1.3

2.5K 167 228
                                    

Yazar'dan

Genç kız sabaha kadar kara göl'ün önünde oturmuştu.

Parmakları soğuktan uyuşmuştu. Göz altları çökmüştü. Bir gece de yaşlanmıştı adeta.

Neden bu kadar kötü hissettiğine emin olamıyordu.

Dışardan bakılınca güzel ve havalı olan hayatı içerisinde fırtınalar kopmasını sağlıyordu.

Bir o kadar güçlü olup bir o kadar güçsüz olan genç kız bu yüzden kendinden nefret ediyordu.

Yattığı yerden doğrulmaya çalıştı genç kız ama kafası bile kalkmadı.

Sanki bedeni yere yapışmış gibiydi, kalkamıyordu.

Bir kez daha denedi genç kız. Yine yapamayınca olduğu yerde yatmaya devam etti.

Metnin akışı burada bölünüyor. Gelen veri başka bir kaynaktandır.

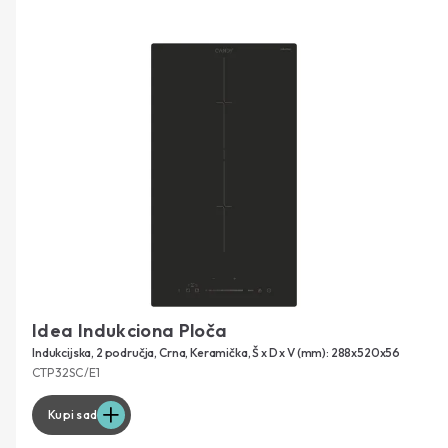
Idea Indukciona Ploča
Indukcijska, 2 područja, Crna, Keramička, Š x D x V (mm): 288x520x56
CTP32SC/E1
Kupi sad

Bu sırada okulun her yerinde arkadaşını arayan üçlü ayrılmaya karar verdiler.

Euphomia söğüt'e, fleamont kara göl'e, septimus'da kütüphane'ye gitti.

Kara göl'e yakınlaşan öğlan yerde yatan bedenle daha hızlı koştu.

Genç kızın yanına oturduğunda elleriyle soğuktan buz tutmuş olan yüzünü avuçladı.

"Elena!"

Gözlerini açan kız gülümsemeye çalıştı, çalışmasıyla kaldı zaten...

"Merlinin sakalı! Elena dışarda uyurken ne düşünüyordun."

Genç kızı kucağına alan oğlan bir an kızın gerçekten donup donmadığını düşündü.

Ama genç kızın ağzından çıkan kelimelerle hâla iyi olduğunu anladı.

"Flea..."

"Gerçekten anlamıyorum elena! Eğer ölmek istiyorsan daha farklı yollar deneyebilirsin!"

Endişesiyle korkusu birleşmiş olan genç oğlan gryffindor ortak salonuna girdi.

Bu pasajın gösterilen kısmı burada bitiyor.